Overview
OpenText KeyView Filter SDK enables you to incorporate text extraction functionality into your own applications. It extracts text and metadata from a wide variety of file formats on numerous platforms, and can automatically recognize over 1500 document types. It supports both file-based and stream-based I/O operations, and provides out-of-process filtering.
Filter SDK is part of the KeyView suite of products. KeyView provides high-speed text extraction, conversion to web-ready HTML and well-formed XML, and high-fidelity document viewing.
IMPORTANT: The KeyView Filter Python API is currently beta software. It is not recommended for production use. Future versions might not be backwards compatible.
Features
- Filter supports popular word processing, spreadsheet, and presentation formats.
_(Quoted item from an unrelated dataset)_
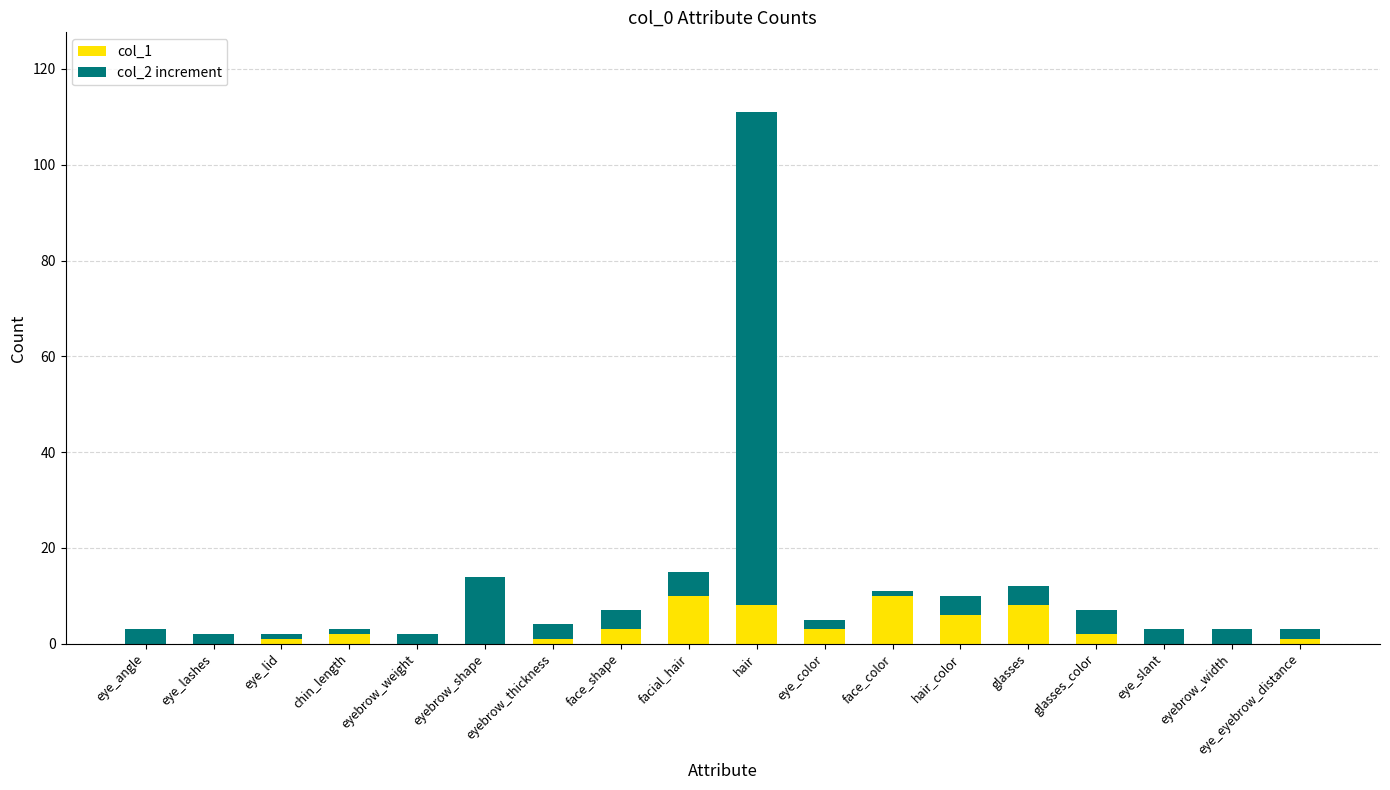

True or false: col_1 has a value of 8 at hair.

True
Body text, endnotes, footnotes, and additional items such as document metadata are all included as part of the filtering process.
- Sample programs are provided to demonstrate the functionality of the APIs.
- You can extract files embedded within files, such as email attachments or embedded OLE objects.
- Document readers are threadsafe. The benefit of a threadsafe technology is that you can successfully extract text from hundreds of documents simultaneously. Documents are not queued for sequential filtering, but are actually filtered at the same time.
- Filter allows for redirected input and output. You can provide an input stream that is not restricted to file system access.
- Filter automatically recognizes the file type being filtered and uses the appropriate filter. Your application does not need to rely on file name extensions to determine file types.
- You can filter documents to specific character encodings, such as Unicode or UTF-8.
- You can write custom document readers for formats not directly supported by KeyView.